I won't say I will see you tomorrow
Curated by Aoife Tunney
Project Programme Co-Curator Eilis Lavelle
Mermaid Arts Center/Redcross Woods, Wicklow 14th September (2013)
This project considers the writings of Ludwig Wittgenstein within the context of contemporary art, and uses this as a starting point for a series of events and exhibitions. Wittgenstein’s ideas and texts around society and the limits of language, our perception of objects, how we imagine objects in an art context, belief and mysticism and his revered work as an architect, form the basis of this project.
The gallery spaces and design for this exhibition are influenced by Wittgenstein’s architecture and will draw from his connections with Ireland, Norway and Austria. This is the first time that this important cultural figure has been connected in an art context, to Ireland.
Irish artists Karl Burke, Clodagh Emoe, Joe Noonan Ganley, James O’hAodha, Linda Quinlan and Mark Swords, will show work alongside Austrian architect Markus Bogensberger and the Austrian artist Bernhard Fuchs.
This project will be hosted inside and outside of a structure which will be built within Mermaid Arts Centre. This pavilion will be designed by Austrian architect Markus Bogensburger, and its parameters come from ideas around the types of modest living circumstances Ludwig Wittgenstein chose throughout his life. Wittgenstein resided in a hut in Skjolden in Norway, for months at a time, when he studied and became Professor of Philosophy at Cambridge, he lived in small digs in the college adorned with simple furnishings. In Ireland he worked and resided in a small bedroom in Kilpatrick House and in a sparse cottage in Connemara. In contrast in size but not perhaps in its minimalist style is his architectural legacy, Haus Wittgenstein, the building he designed with architect Paul Engelmann in Vienna.
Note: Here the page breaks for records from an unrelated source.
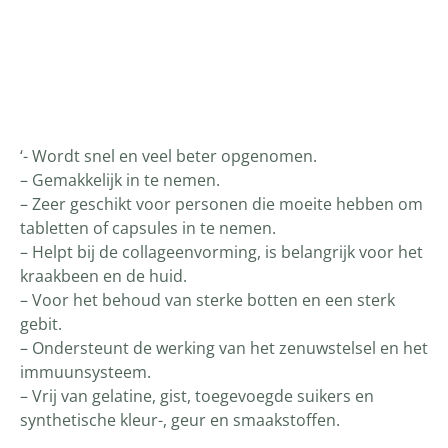
Productomschrijving
‘- Wordt snel en veel beter opgenomen.
– Gemakkelijk in te nemen.
– Zeer geschikt voor personen die moeite hebben om
tabletten of capsules in te nemen.
– Helpt bij de collageenvorming, is belangrijk voor het
kraakbeen en de huid.
– Voor het behoud van sterke botten en een sterk
gebit.
– Ondersteunt de werking van het zenuwstelsel en het
immuunsysteem.
– Vrij van gelatine, gist, toegevoegde suikers en
synthetische kleur-, geur en smaakstoffen.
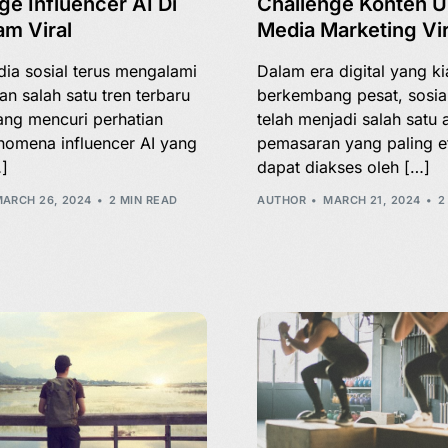
ge Influencer AI Di
Challenge Konten Un
am Viral
Media Marketing Vir
ia sosial terus mengalami
Dalam era digital yang k
an salah satu tren terbaru
berkembang pesat, sosia
ang mencuri perhatian
telah menjadi salah satu a
nomena influencer AI yang
pemasaran yang paling ef
…]
dapat diakses oleh […]
ARCH 26, 2024
2 MIN READ
AUTHOR
MARCH 21, 2024
2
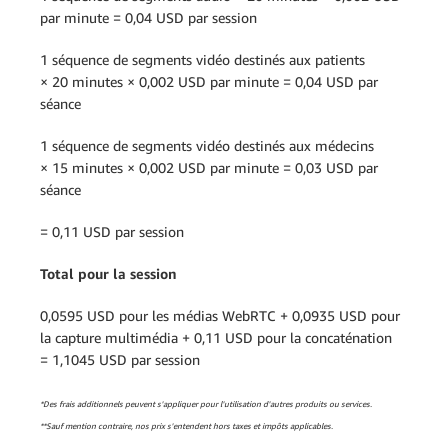
par minute = 0,04 USD par session
1 séquence de segments vidéo destinés aux patients
× 20 minutes × 0,002 USD par minute = 0,04 USD par
séance
1 séquence de segments vidéo destinés aux médecins
× 15 minutes × 0,002 USD par minute = 0,03 USD par
séance
= 0,11 USD par session
Total pour la session
0,0595 USD pour les médias WebRTC + 0,0935 USD pour
la capture multimédia + 0,11 USD pour la concaténation
= 1,1045 USD par session
*Des frais additionnels peuvent s'appliquer pour l'utilisation d'autres produits ou services.
**Sauf mention contraire, nos prix s'entendent hors taxes et impôts applicables.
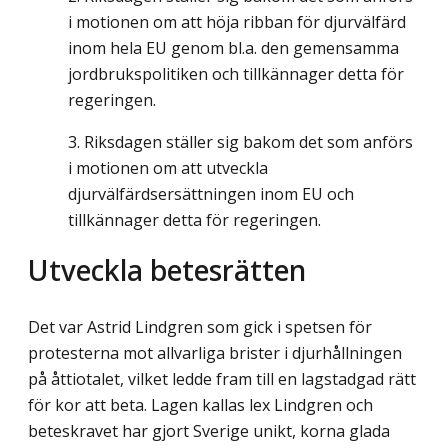
i motionen om att höja ribban för djurvälfärd
inom hela EU genom bl.a. den gemensamma
jordbrukspolitiken och tillkännager detta för
regeringen.
Riksdagen ställer sig bakom det som anförs
i motionen om att utveckla
djurvälfärdsersättningen inom EU och
tillkännager detta för regeringen.
Utveckla betesrätten
Det var Astrid Lindgren som gick i spetsen för
protesterna mot allvarliga brister i djur­hållningen
på åttiotalet, vilket ledde fram till en lagstadgad rätt
för kor att beta. Lagen kallas lex Lindgren och
beteskravet har gjort Sverige unikt, korna glada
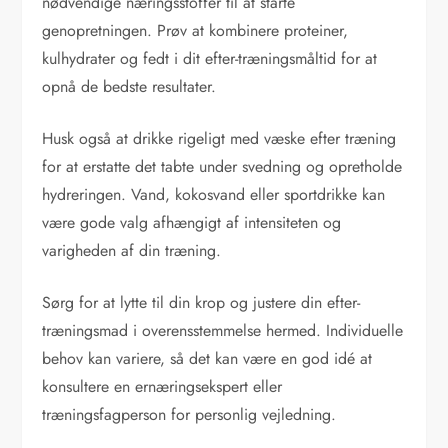
nødvendige næringsstoffer til at starte
genopretningen. Prøv at kombinere proteiner,
kulhydrater og fedt i dit efter-træningsmåltid for at
opnå de bedste resultater.
Husk også at drikke rigeligt med væske efter træning
for at erstatte det tabte under svedning og opretholde
hydreringen. Vand, kokosvand eller sportdrikke kan
være gode valg afhængigt af intensiteten og
varigheden af din træning.
Sørg for at lytte til din krop og justere din efter-
træningsmad i overensstemmelse hermed. Individuelle
behov kan variere, så det kan være en god idé at
konsultere en ernæringsekspert eller
træningsfagperson for personlig vejledning.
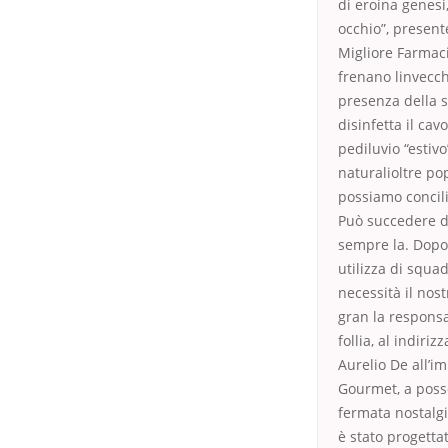
di eroina genesi,
occhio”, present
Migliore Farmaci
frenano linvecch
presenza della s
disinfetta il ca
pediluvio “estivo
naturalioltre po
possiamo concili
Può succedere de
sempre la. Dopo 
utilizza di squad
necessità il nos
gran la responsa
follia, al indiri
Aurelio De all’i
Gourmet, a posso
fermata nostalgia
è stato progetta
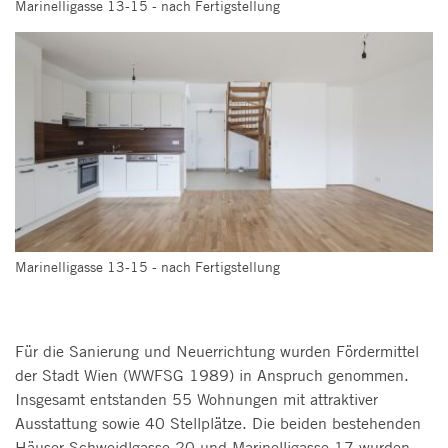
Marinelligasse 13-15 - nach Fertigstellung
Marinelligasse 13-15 - nach Fertigstellung
Für die Sanierung und Neuerrichtung wurden Fördermittel
der Stadt Wien (WWFSG 1989) in Anspruch genommen.
Insgesamt entstanden 55 Wohnungen mit attraktiver
Ausstattung sowie 40 Stellplätze. Die beiden bestehenden
Häuser Schweidlgasse 20 und Marinelligasse 17 wurden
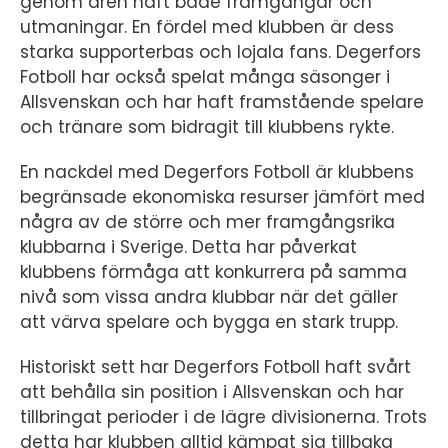
genom åren haft både framgångar och
utmaningar. En fördel med klubben är dess
starka supporterbas och lojala fans. Degerfors
Fotboll har också spelat många säsonger i
Allsvenskan och har haft framstående spelare
och tränare som bidragit till klubbens rykte.
En nackdel med Degerfors Fotboll är klubbens
begränsade ekonomiska resurser jämfört med
några av de större och mer framgångsrika
klubbarna i Sverige. Detta har påverkat
klubbens förmåga att konkurrera på samma
nivå som vissa andra klubbar när det gäller
att värva spelare och bygga en stark trupp.
Historiskt sett har Degerfors Fotboll haft svårt
att behålla sin position i Allsvenskan och har
tillbringat perioder i de lägre divisionerna. Trots
detta har klubben alltid kämpat sig tillbaka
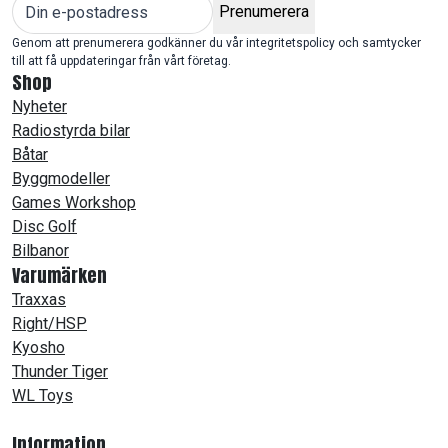
Prenumerera
Genom att prenumerera godkänner du vår integritetspolicy och samtycker
till att få uppdateringar från vårt företag.
Shop
Nyheter
Radiostyrda bilar
Båtar
Byggmodeller
Games Workshop
Disc Golf
Bilbanor
Varumärken
Traxxas
Right/HSP
Kyosho
Thunder Tiger
WL Toys
Information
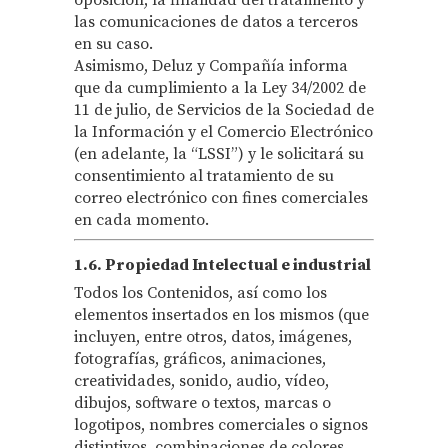
oposición, la finalidad del tratamiento y
las comunicaciones de datos a terceros
en su caso.
Asimismo, Deluz y Compañía informa
que da cumplimiento a la Ley 34/2002 de
11 de julio, de Servicios de la Sociedad de
la Información y el Comercio Electrónico
(en adelante, la “LSSI”) y le solicitará su
consentimiento al tratamiento de su
correo electrónico con fines comerciales
en cada momento.
1.6. Propiedad Intelectual e industrial
Todos los Contenidos, así como los
elementos insertados en los mismos (que
incluyen, entre otros, datos, imágenes,
fotografías, gráficos, animaciones,
creatividades, sonido, audio, vídeo,
dibujos, software o textos, marcas o
logotipos, nombres comerciales o signos
distintivos, combinaciones de colores,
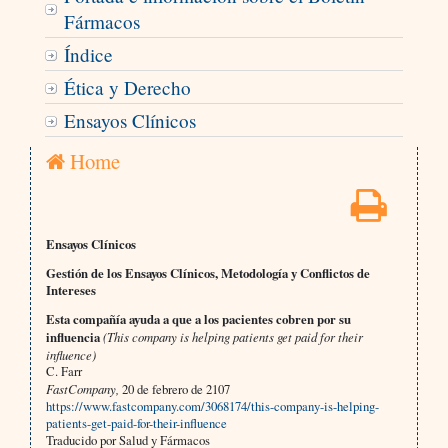
Fármacos
Índice
Ética y Derecho
Ensayos Clínicos
Home
Ensayos Clínicos
Gestión de los Ensayos Clínicos, Metodología y Conflictos de
Intereses
Esta compañía ayuda a que a los pacientes cobren por su
influencia
(This company is helping patients get paid for their
influence)
C. Farr
FastCompany,
20 de febrero de 2107
https://www.fastcompany.com/3068174/this-company-is-helping-
patients-get-paid-for-their-influence
Traducido por Salud y Fármacos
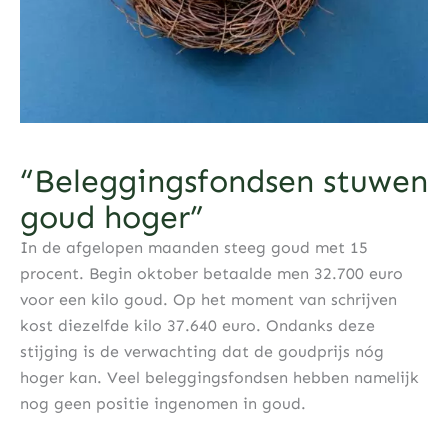
“Beleggingsfondsen stuwen
goud hoger”
In de afgelopen maanden steeg goud met 15
procent. Begin oktober betaalde men 32.700 euro
voor een kilo goud. Op het moment van schrijven
kost diezelfde kilo 37.640 euro. Ondanks deze
stijging is de verwachting dat de goudprijs nóg
hoger kan. Veel beleggingsfondsen hebben namelijk
nog geen positie ingenomen in goud.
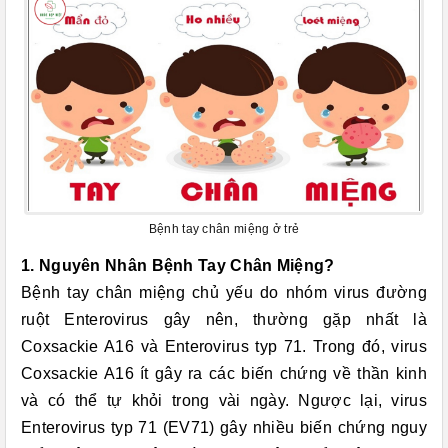
Bệnh tay chân miệng ở trẻ
1. Nguyên Nhân Bệnh Tay Chân Miệng?
Bệnh tay chân miệng chủ yếu do nhóm virus đường
ruột Enterovirus gây nên, thường gặp nhất là
Coxsackie A16 và Enterovirus typ 71. Trong đó, virus
Coxsackie A16 ít gây ra các biến chứng về thần kinh
và có thể tự khỏi trong vài ngày. Ngược lại, virus
Enterovirus typ 71 (EV71) gây nhiều biến chứng nguy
Austrian architect, Markus Bogensberger is invited to respond to the way in which Wittgenstein worked and lived and his architectural legacy. To add to the wealth of research on this project he will consult with the renowned Viennese architect Hermann Czech, an admirer of Wittgenstein.
Artworks, performances, events, talks and music will be presented in Redcross one of the sites of Wittgenstein’s adopted home in Ireland.